▸ ACTIVITY:
Would you print out all of the data exactly and keep the pictures out of it?

▸ THE DATA:
══════════════════════════════

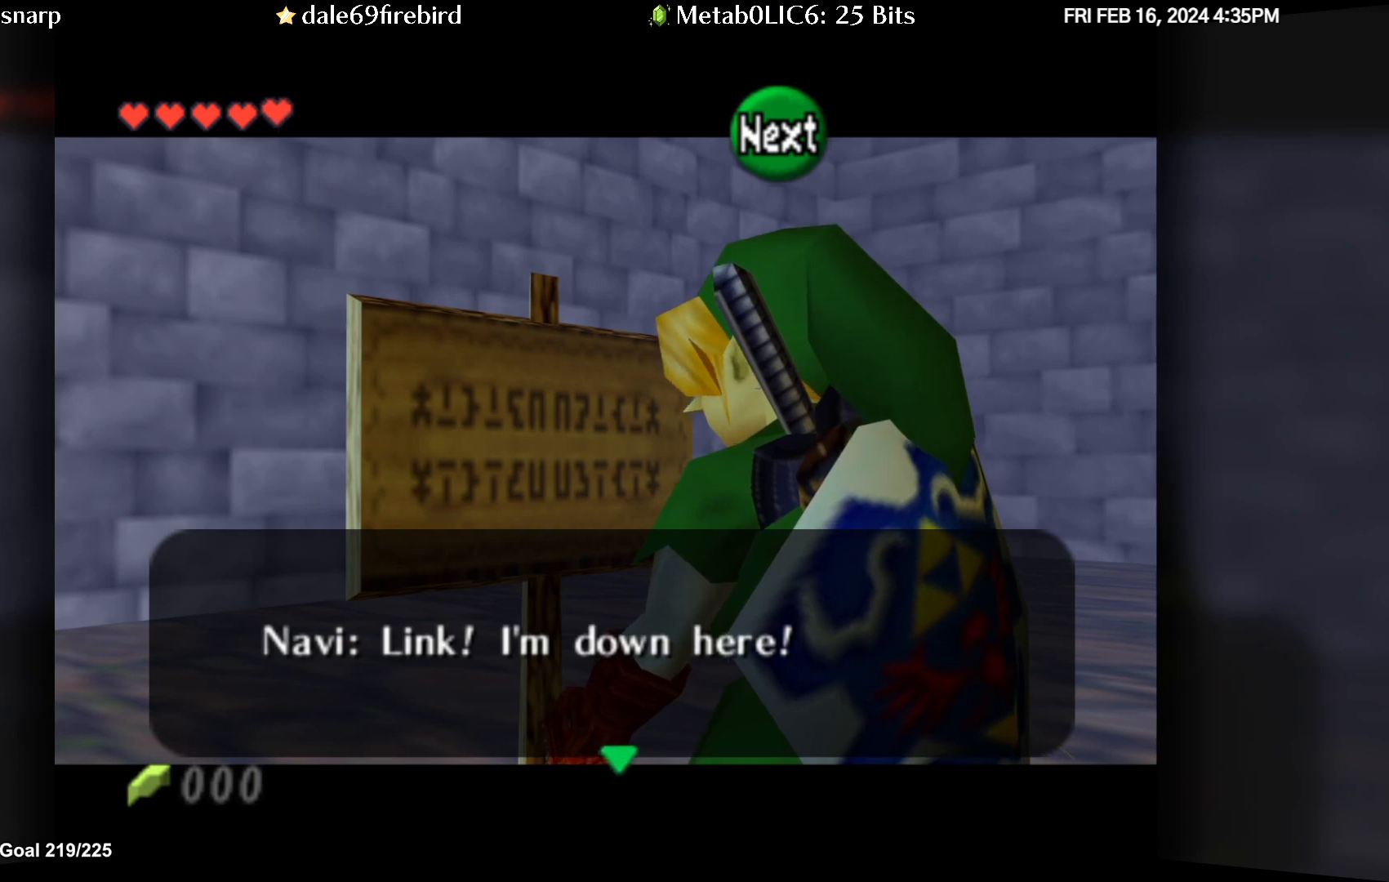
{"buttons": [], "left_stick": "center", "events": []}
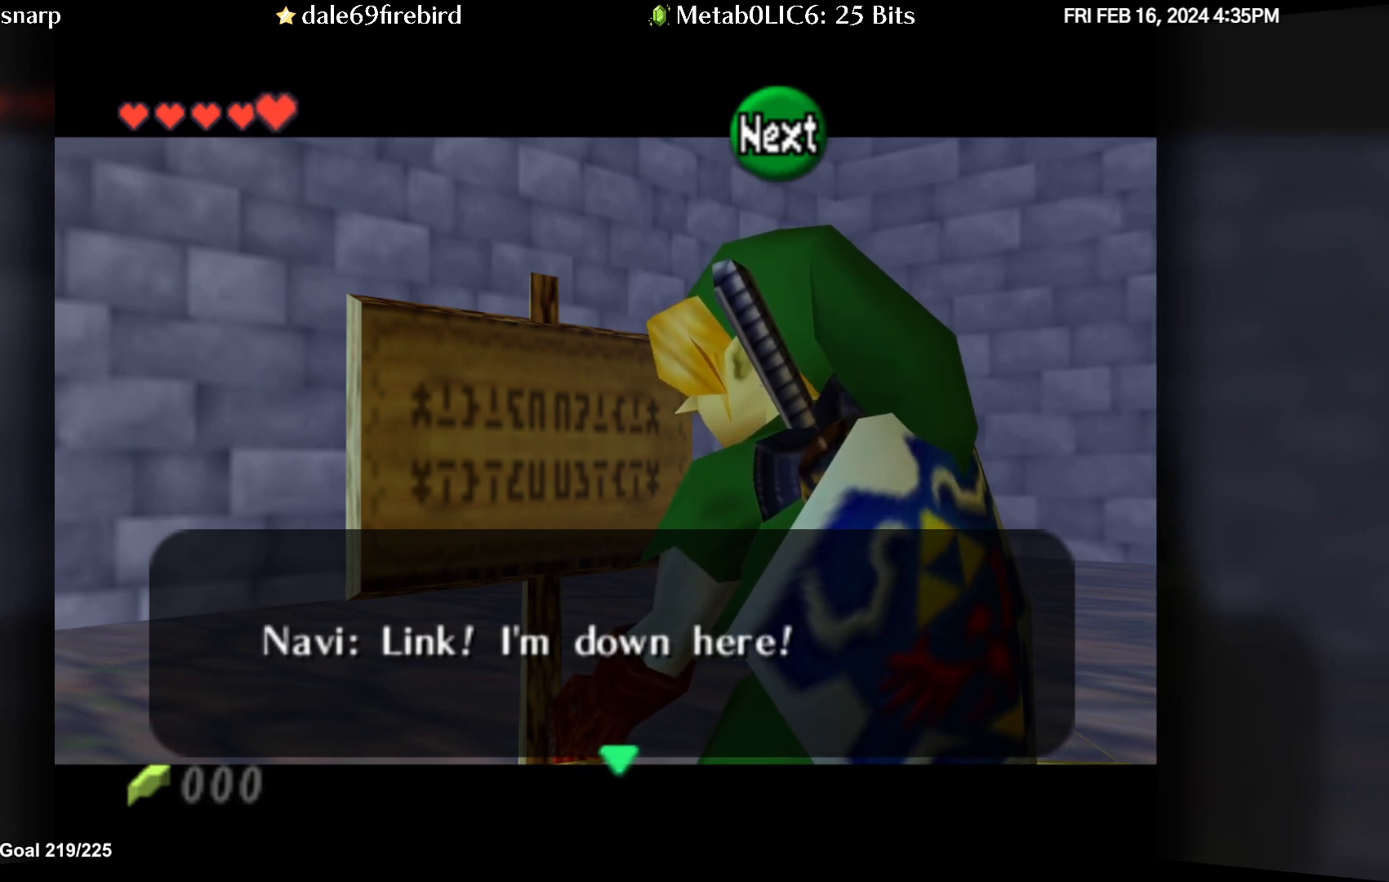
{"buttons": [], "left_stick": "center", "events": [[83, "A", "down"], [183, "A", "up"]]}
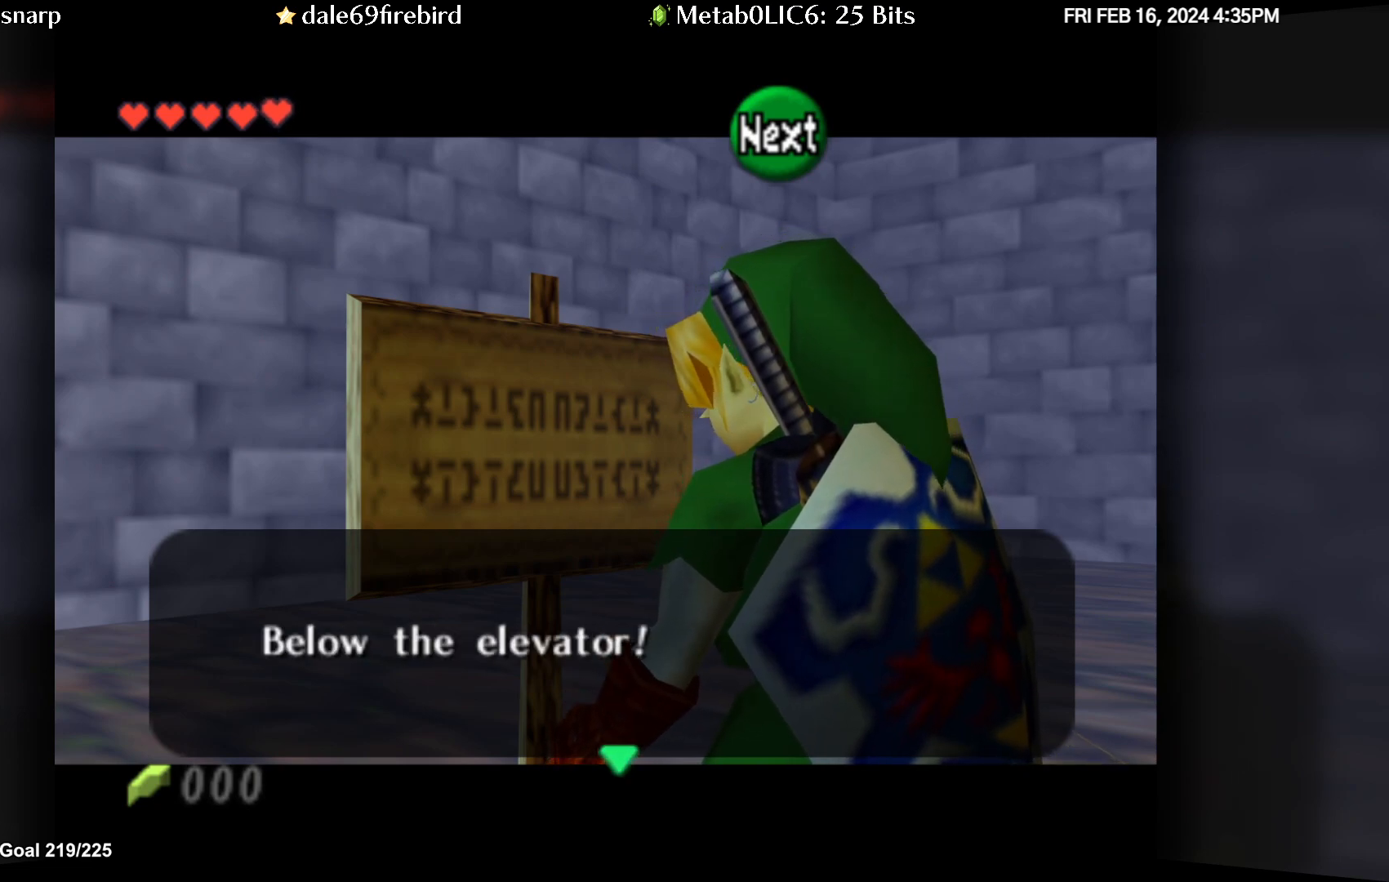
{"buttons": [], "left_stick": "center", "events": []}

══════════════════════════════

▸ RESPONSE TO THE TASK:
{"buttons": [], "left_stick": "center", "events": []}
{"buttons": [], "left_stick": "center", "events": [[83, "A", "down"], [183, "A", "up"]]}
{"buttons": [], "left_stick": "center", "events": []}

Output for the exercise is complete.